## Required action A
List the vehicle characteristics tied to powertrain that the powertrain module descriptions name as coming from default tables.
## Required action B
Write what follows the last sentence of the powertrain module descriptions.

Powertrains And Fuels Defaults.

Load Default Values. RUNS BEFORE MODEL RUN STARTS. This script reads in and processes the default powertrains and fuels files in the package and creates datasets used by other modules to compute fuel consumption, electricity consumption, and via fuel and electricity carbon intensity, emissions from vehicle travel.

Initialize. RUN AUTOMATICALLY BY VISIONEVAL WHEN THE MODEL IS INITIALIZED. Optional user-supplied vehicle and fuel input files, if any, are processed (including input data checks). When available, modules that compute carbon intensities of vehicle travel will use the user-supplied data instead of the package default datasets.

Assign Household Powertrains And Fuels.

Assign Vehicle Age. Assigns vehicle ages to each household vehicle and Car Service vehicle used by the household as a function of the vehicle type (household vehicles only), household income, and assumed mean vehicle age by vehicle type and Azone. The age model starts with an observed (NHTS2001) vehicle age distribution and relationship between vehicle age and income. Adjustments, based on user average vehicle age inputs (household by vehicle type, car service overall).

Assign Household Vehicle Powertrain. This module assigns a powertrain type to each household vehicle. The age of each vehicle is used with default tables by Vehicle Type that identify the powertrain mix of vehicles sold in each sales year. Other default tables identify vehicle characteristics tied to powertrain, including: battery range, fuel efficiency, and emissions rate . Assignments of EVs may be changed to PHEVs if the battery range is not compatible with estimated day-to-day trip lengths, or the home dwelling lacks vehicle charging availability.

## Data segment
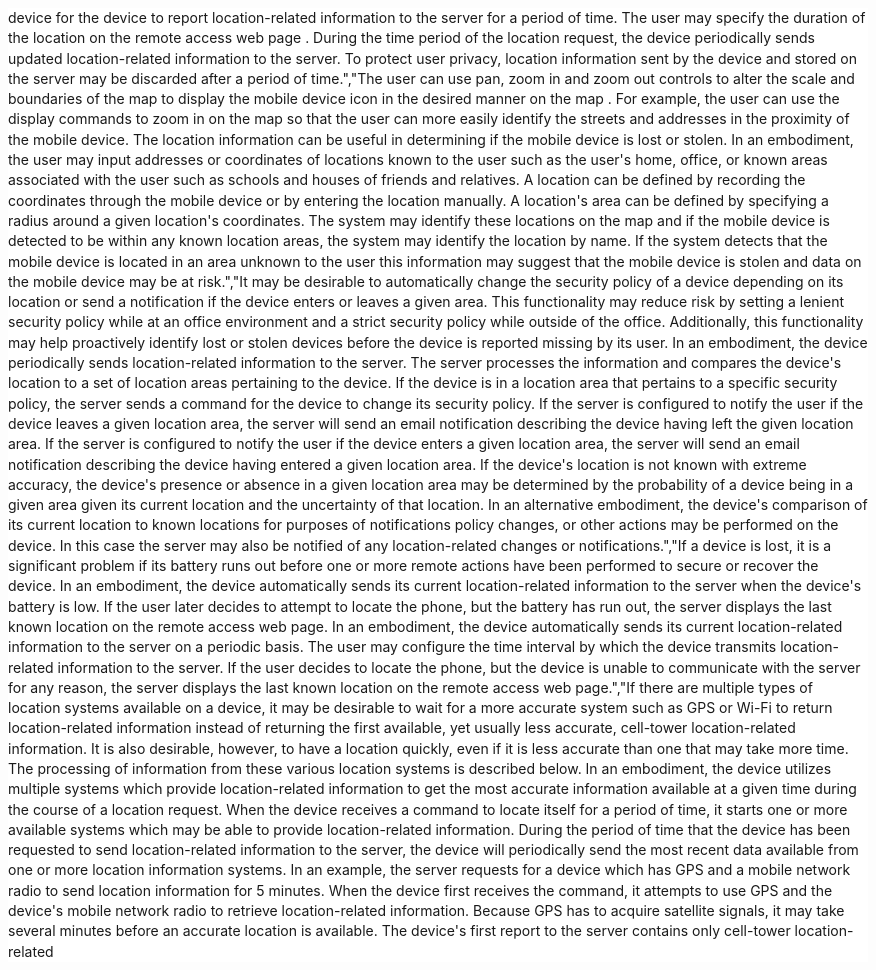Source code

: device for the device to report location-related information to the server for a period of time. The user may specify the duration of the location on the remote access web page . During the time period of the location request, the device periodically sends updated location-related information to the server. To protect user privacy, location information sent by the device and stored on the server may be discarded after a period of time.","The user can use pan, zoom in and zoom out controls  to alter the scale and boundaries of the map  to display the mobile device icon  in the desired manner on the map . For example, the user can use the display commands  to zoom in on the map  so that the user can more easily identify the streets and addresses in the proximity of the mobile device. The location information can be useful in determining if the mobile device is lost or stolen. In an embodiment, the user may input addresses or coordinates of locations known to the user such as the user's home, office, or known areas associated with the user such as schools and houses of friends and relatives. A location can be defined by recording the coordinates through the mobile device or by entering the location manually. A location's area can be defined by specifying a radius around a given location's coordinates. The system may identify these locations on the map  and if the mobile device is detected to be within any known location areas, the system may identify the location by name. If the system detects that the mobile device is located in an area unknown to the user this information may suggest that the mobile device is stolen and data on the mobile device may be at risk.","It may be desirable to automatically change the security policy of a device depending on its location or send a notification if the device enters or leaves a given area. This functionality may reduce risk by setting a lenient security policy while at an office environment and a strict security policy while outside of the office. Additionally, this functionality may help proactively identify lost or stolen devices before the device is reported missing by its user. In an embodiment, the device periodically sends location-related information to the server. The server processes the information and compares the device's location to a set of location areas pertaining to the device. If the device is in a location area that pertains to a specific security policy, the server sends a command for the device to change its security policy. If the server is configured to notify the user if the device leaves a given location area, the server will send an email notification describing the device having left the given location area. If the server is configured to notify the user if the device enters a given location area, the server will send an email notification describing the device having entered a given location area. If the device's location is not known with extreme accuracy, the device's presence or absence in a given location area may be determined by the probability of a device being in a given area given its current location and the uncertainty of that location. In an alternative embodiment, the device's comparison of its current location to known locations for purposes of notifications policy changes, or other actions may be performed on the device. In this case the server may also be notified of any location-related changes or notifications.","If a device is lost, it is a significant problem if its battery runs out before one or more remote actions have been performed to secure or recover the device. In an embodiment, the device automatically sends its current location-related information to the server when the device's battery is low. If the user later decides to attempt to locate the phone, but the battery has run out, the server displays the last known location on the remote access web page. In an embodiment, the device automatically sends its current location-related information to the server on a periodic basis. The user may configure the time interval by which the device transmits location-related information to the server. If the user decides to locate the phone, but the device is unable to communicate with the server for any reason, the server displays the last known location on the remote access web page.","If there are multiple types of location systems available on a device, it may be desirable to wait for a more accurate system such as GPS or Wi-Fi to return location-related information instead of returning the first available, yet usually less accurate, cell-tower location-related information. It is also desirable, however, to have a location quickly, even if it is less accurate than one that may take more time. The processing of information from these various location systems is described below. In an embodiment, the device utilizes multiple systems which provide location-related information to get the most accurate information available at a given time during the course of a location request. When the device receives a command to locate itself for a period of time, it starts one or more available systems which may be able to provide location-related information. During the period of time that the device has been requested to send location-related information to the server, the device will periodically send the most recent data available from one or more location information systems. In an example, the server requests for a device which has GPS and a mobile network radio to send location information for 5 minutes. When the device first receives the command, it attempts to use GPS and the device's mobile network radio to retrieve location-related information. Because GPS has to acquire satellite signals, it may take several minutes before an accurate location is available. The device's first report to the server contains only cell-tower location-related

## Output A
battery range, fuel efficiency, emissions rate

## Output B
Calculate Carbon Intensity. This module calculates the average carbon intensity of fuels (grams CO2e per megajoule) by vehicle group and if applicable, vehicle type. Average fuel carbon intensities for transit vehicle modes are calculated by Metropolitan area, other vehicles are calculated for the entire model region. The module also reads the input average carbon intensity of electricity at the Azone level.

Assign Non-Household Powertrains And Fuels.

Calculate Transit Energy And Emissions. This module calculates the energy consumption and carbon emissions from transit vehicles in urbanized areas. Assumptions (package default or user input) onpowertrain mix and fuels for three transit vehicle types by Metropolitan area, are applied to associated Metropolitan area transit service miles for these types [Concept#3]. Assumptions (package default or user input) on average carbon intensity of fuel and electricity by transit vehicle types are then applied to Metropolitan area fuel and electricity usage across types to calculate carbon emissions.

Calculate Commercial Energy And Emissions. The energy consumption and carbon emissions of heavy trucks and commercial service VMT (no vehicles) are calculated by on-road (not sales) year. VMT shares of Commercial Service powertrains by vehicle type and Heavy truck powertrains are calculated (package default or user input). Any fuel efficiency (MPG and MPKWH) adjustments are then applied, due to policies (ecodriving, ITS speed-smoothing) and/or congestion (including effects of any ITS-operational and congestion fee policies)see Concept #4. Ecodriving applies only to ICE vehicles, and ITS-operational policies and congestion apply only in Metropolitan area. Both vary by powertrain and for commercial vehicles, vehicle type. Combining fuel efficiency and VMT Concept #2 results in estimates of energy usage (fuel and electricity). Fuel carbon intensity for these modes is calculated by Metropolitan area and/or region and applied to fuel and electricity usage to estimate CO2e emissions.

4. Congestion Adjustment

Congestion, only calculated on urbanized roads, a subset of metropolitan area roads, requires estimating and combining together the VMT of all Vehicle Groups. For non-household vehicles, baseyear VMT is calculated directly from inputs and model parameters, while future year is a function of the input growth basis. Initial allocations of DMVT across road class is based on input values.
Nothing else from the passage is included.